I often take camping trips in the Everglades that begin on the long and tedious Hells Bay Trail. I have dozens of photographs taken while paddling there as I am irresistibly attracted to the morning sun's light on the mangroves and their reflections in the water. For something different, the image above shows a clump of paurotis palms seen along the trail. I keep saying that while mangroves are one of my favorite subjects to photograph, they are also among the most challenging. This is because in full light, mangroves have lots of contrasts. The human eye has no problem with this and can easily discern shadowed objects from highlighted objects. But no matter how well you use it, the camera cannot replicate that scene from a single exposure. Expose for the shadows, and the brights blow out. Expose for the brightness, and much detail will be lost among the darkness.

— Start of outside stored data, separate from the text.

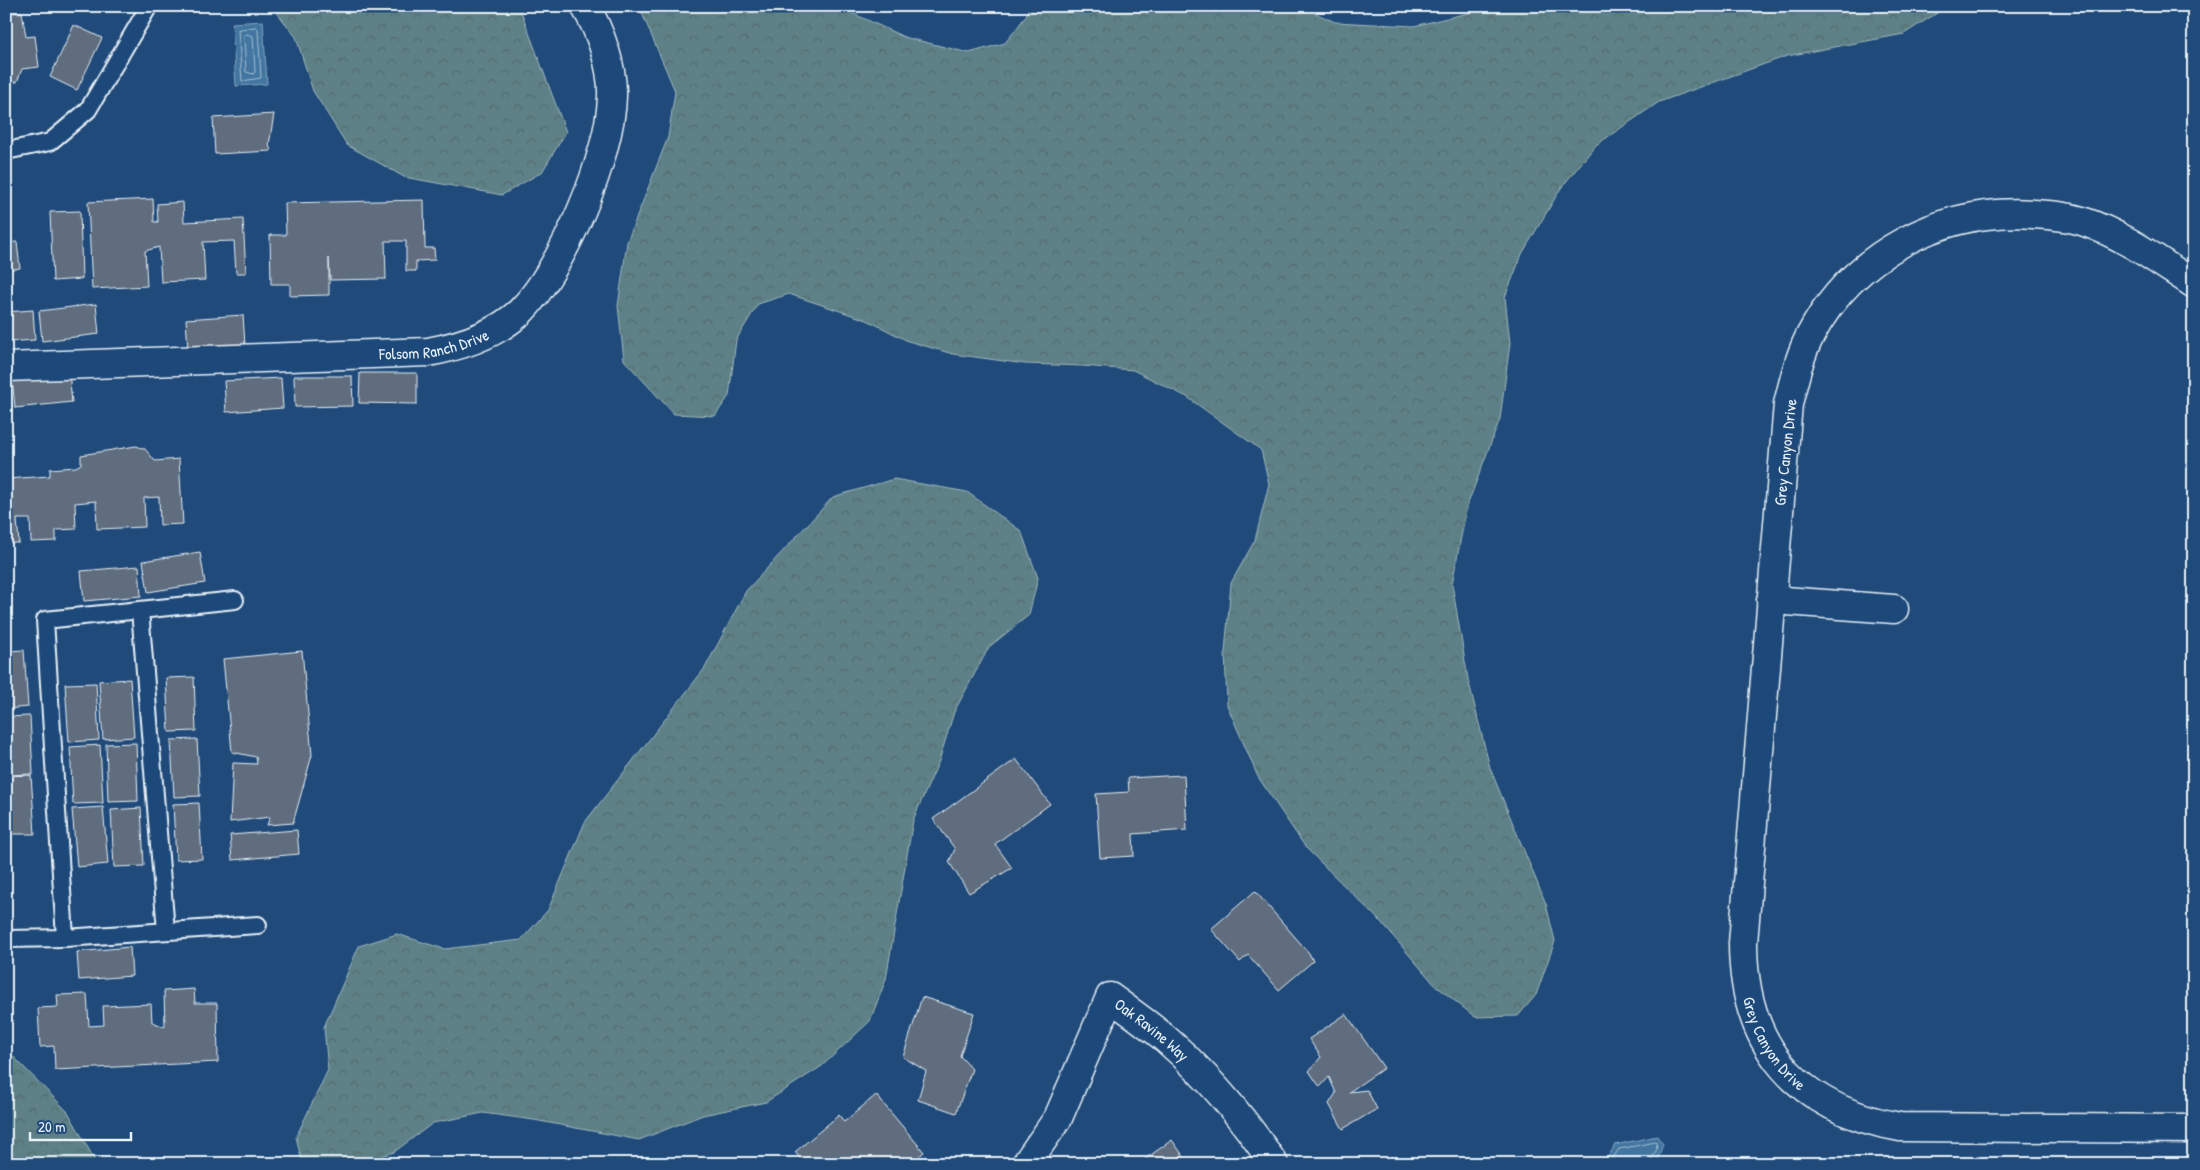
<svg xmlns="http://www.w3.org/2000/svg" width="2200" height="1170" viewBox="0 0 2200 1170" font-family="'Patrick Hand',sans-serif">
<style>
.forest{fill:url(#forest-crowns);stroke:#a2b9bf}
.water{fill:#42759f;stroke:#84a7c3}
.lines{fill:none;stroke-linecap:round;stroke-linejoin:round}
.shore{stroke:#a6bfd4;stroke-width:1}
.building{fill:#5f6d7e;stroke:#e8f1f8}
.lane-casing{stroke:#e8f1f8;stroke-width:20}
.street-casing{stroke:#e8f1f8;stroke-width:31}
.lane{stroke:#1f4a7a;stroke-width:16}
.street{stroke:#1f4a7a;stroke-width:28}
.labels{text-anchor:middle;dominant-baseline:central;stroke-width:4.5;stroke-linejoin:round;paint-order:stroke}
.street-label{font-size:16px;fill:#e8f1f8;stroke:#1f4a7a}
</style>
<defs>
<pattern id="forest-crowns" width="20" height="18" patternUnits="userSpaceOnUse" patternTransform="scale(1.25)"><rect width="20" height="18" fill="#5d8186"/><path d="M2 6a3 3 0 1 1 6 0M12 15a3 3 0 1 1 6 0" fill="none" stroke="#546a6e"/></pattern>
</defs>
<rect width="100%" height="100%" fill="#1f4a7a"/>
<filter id="ink" filterUnits="userSpaceOnUse"><feTurbulence type="fractalNoise" baseFrequency=".02" numOctaves="2"/><feDisplacementMap in="SourceGraphic" scale="10" xChannelSelector="R" yChannelSelector="G"/><feConvolveMatrix kernelMatrix="1 2 1 2 8 2 1 2 1" color-interpolation-filters="sRGB"/></filter>
<g filter="url(#ink)">
<!-- forest -->
<g class="forest">
<polygon points="272,6 519,6 566,132 542,172 502,195 404,177 347,145 313,91 296,37"/>
<polygon points="639,6 837,6 904,37 969,53 1005,43 1026,16 1029,6 1299,6 1335,22 1414,26 1476,11 1486,6 1948,6 1904,34 1787,56 1659,102 1596,145 1561,188 1522,254 1505,297 1510,343 1500,419 1467,506 1452,584 1468,679 1490,768 1546,904 1555,941 1536,995 1518,1016 1475,1017 1435,985 1380,921 1306,848 1258,777 1227,705 1225,652 1231,583 1255,540 1269,484 1261,450 1187,397 1133,370 1082,366 1025,364 953,354 908,341 867,320 789,294 758,304 736,340 729,396 715,416 674,414 624,360 618,306 627,242 668,137 675,91"/>
<polygon points="894,479 967,492 1021,531 1038,578 1029,615 989,647 954,712 939,761 913,820 886,979 870,1021 822,1066 766,1102 703,1115 639,1140 534,1120 483,1113 433,1123 394,1152 356,1164 321,1164 301,1158 296,1137 328,1070 324,1027 359,946 397,934 444,949 521,940 548,910 585,822 705,668 746,591 833,497"/>
<polygon points="6,1049 68,1112 97,1164 6,1164"/>
</g>
<!-- water -->
<g class="water">
<polygon points="263,21 267,84 236,86 232,23"/>
<polygon points="1657,1136 1663,1144 1658,1159 1652,1164 1604,1164 1615,1145"/>
</g>
<g class="lines">
<!-- shore -->
<g class="shore">
<polygon points="256,27 258,29 261,78 242,81 238,30"/>
<polygon points="246,34 253,36 255,72 253,74 246,72 244,36"/>
<polyline points="1609,1164 1619,1149 1656,1142 1657,1149 1649,1164"/>
</g>
</g>
<!-- building -->
<g class="building">
<polygon points="22,12 26,37 35,36 39,67 22,69 17,82 6,82 6,14"/>
<polygon points="74,25 102,38 77,90 50,77"/>
<polygon points="274,114 269,145 271,151 215,154 213,118"/>
<polygon points="153,199 154,222 158,222 157,204 183,202 184,222 243,219 246,273 236,273 234,241 203,242 205,280 161,282 159,247 145,251 147,286 92,289 88,202"/>
<polygon points="424,200 425,248 434,248 435,260 416,261 416,271 406,271 406,241 385,241 386,279 330,280 329,258 329,295 290,296 290,284 271,284 270,235 286,235 285,203"/>
<polygon points="80,211 82,279 53,281 50,212"/>
<polygon points="17,242 20,268 6,270 6,243"/>
<polygon points="96,304 99,334 42,341 39,311"/>
<polygon points="33,310 35,340 6,342 6,312"/>
<polygon points="243,315 245,345 188,350 186,319"/>
<polygon points="69,372 72,402 15,408 12,377"/>
<polygon points="360,373 417,373 417,404 359,403"/>
<polygon points="294,376 352,376 353,406 295,407"/>
<polygon points="281,378 283,408 226,412 224,381"/>
<polygon points="136,446 145,449 155,461 179,459 183,524 160,525 159,497 144,498 145,527 97,529 96,501 75,503 76,529 56,530 56,541 31,542 30,519 17,519 19,543 6,543 6,479 50,476 50,469 76,467 81,464 81,455"/>
<polygon points="200,552 205,583 148,592 143,561"/>
<polygon points="139,566 141,596 84,601 81,571"/>
<polygon points="24,650 28,707 6,709 6,651"/>
<polygon points="302,651 312,755 293,823 267,825 270,817 230,822 233,763 257,764 256,757 232,752 223,659"/>
<polygon points="194,677 196,731 169,732 166,678"/>
<polygon points="130,679 134,737 103,739 99,681"/>
<polygon points="96,683 99,740 69,742 65,684"/>
<polygon points="30,716 33,774 6,775 6,717"/>
<polygon points="197,739 200,796 174,797 171,740"/>
<polygon points="136,743 138,801 108,802 106,744"/>
<polygon points="100,745 103,803 73,804 70,747"/>
<polygon points="1016,759 1050,804 995,844 1012,868 969,893 949,862 955,849 933,819"/>
<polygon points="31,775 35,834 6,834 6,776"/>
<polygon points="1184,775 1187,830 1133,834 1134,856 1100,858 1096,794 1129,792 1128,778"/>
<polygon points="199,803 202,859 176,860 173,804"/>
<polygon points="103,807 108,864 77,867 72,809"/>
<polygon points="141,808 144,866 114,867 111,810"/>
<polygon points="297,830 299,854 232,860 230,835"/>
<polygon points="1255,891 1309,953 1313,961 1279,990 1248,955 1240,962 1211,929"/>
<polygon points="130,947 132,976 79,980 77,952"/>
<polygon points="194,989 195,1003 217,1003 218,1062 55,1070 54,1046 40,1047 38,1008 58,1007 57,995 87,994 89,1026 104,1025 103,1006 151,1004 152,1022 165,1027 164,991"/>
<polygon points="922,997 974,1013 960,1056 972,1069 956,1113 918,1100 926,1071 903,1057"/>
<polygon points="1346,1014 1384,1068 1349,1092 1367,1090 1377,1109 1343,1129 1329,1104 1336,1093 1329,1077 1320,1087 1309,1071 1321,1057 1309,1039"/>
<polygon points="876,1095 924,1152 910,1164 805,1164 795,1152 839,1115 844,1122"/>
<polygon points="1172,1140 1189,1164 1138,1164"/>
</g>
<g class="lines">
<defs>
<g id="lane">
<polyline points="6,151 50,142 88,110 149,6"/>
<polyline points="140,610 166,931"/>
<polyline points="65,938 258,925"/>
<polyline points="6,939 65,938 45,620 235,600"/>
</g>
<g id="street">
<path id="s1" d="M 2194,284 C 2157,260 2124,235 2082,221 C 2066,216 2050,215 2033,214 C 1943,207 1853,254 1810,336 C 1799,357 1794,380 1788,404 L 1743,943 C 1743,1047 1798,1109 1900,1127 L 2194,1129"/>
<path id="s2" d="M 6,367 L 428,352 C 460,346 497,334 521,311 C 562,270 611,155 612,96 C 613,67 600,30 585,6"/>
<polyline points="1771,600 1894,609"/>
<path id="s3" d="M 1026,1164 L 1058,1118 L 1110,997 C 1129,1011 1150,1025 1168,1041 C 1209,1077 1244,1119 1274,1164"/>
</g>
</defs>
<!-- lane casing -->
<use href="#lane" class="lane-casing"/>
<!-- street casing -->
<use href="#street" class="street-casing"/>
<!-- lane -->
<use href="#lane" class="lane"/>
<!-- street -->
<use href="#street" class="street"/>
</g>
</g>
<g class="labels">
<!-- street labels -->
<g class="street-label">
<text stroke="none"><textPath href="#s2" startOffset="429">Folsom Ranch Drive</textPath></text>
<text transform="translate(1785 452) rotate(-84)">Grey Canyon Drive</text>
<text stroke="none"><textPath href="#s3" startOffset="241">Oak Ravine Way</textPath></text>
<text stroke="none"><textPath href="#s1" startOffset="1168">Grey Canyon Drive</textPath></text>
</g>
</g>
<!-- margin -->
<rect width="2200" height="1170" fill="none" stroke="#1f4a7a" stroke-width="25"/>
<rect x="12" y="12" width="2175" height="1145" fill="none" stroke="#e8f1f8" stroke-width="2" filter="url(#ink)"/>
<!-- scale -->
<path d="M30 1132v8h101v-8" fill="none" stroke="#e8f1f8" stroke-width="2.5"/>
<text x="38" y="1132" font-size="15" fill="#e8f1f8" stroke="#1f4a7a" stroke-width="4" paint-order="stroke">20 m</text>
</svg>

Of course, one way to overcome this limitation is to use multiple exposures. But, you really need a tripod to do that well. But what the hell, I decided to give it a shot while paddling on the trail. I got the boat steadied and metered the scene. I first metered off the brightest area and then again on the darkest and found that 4 stops would provide the necessary range with three images. I was pleased with the results and have decided that the tripod will start getting more use for shooting mangrove scenes. The two images (one above and one below) are both 3 images merged together.

The trail continued to delight me when at one point Vivian, who was a 1/4 mile or so ahead of me called me to say that hundreds of black birds where flying everywhere around her. I could see them ahead of me and as I paddled closer, realized they were tree swallows (I recently learned how to identify these birds!). There were hundreds of them swirling around above the mangroves, most likely catching insects in flight. What a treat to see them here!

Soon after that, I spotted a large flock of white pelicans. The wing span of these birds is so great that even 1/2 mile above ground they appear large). Their high wing aspect ratio (wing length squared to surface area ratio) and relatively low wing load (9-ft wings carrying 15 lb of body weight) allows them to soar effortlessly in the air thermals and currents.

While the trail offered some pleasant surprises to photograph, I was looking forward to some night photography while camping on the chickee. Pearl Bay chickee is challenging for sunset and sunrise shots because the sun sets directly to the right and rises directly to the left. So, for this trip, it was the moon that offered some opportunities. While I exposed for the night scene, I added a little artificial light to illuminate the foreground, which was the chickee and a tent. The first image below is taken just before the moon rose over the mangroves and the next one was taken in the morning, facing west. So surprisingly, this one overnighter in the Everglades turned out to be a fun experiment in photography with use of flashlights and multiple exposures. The learning curve remains steep.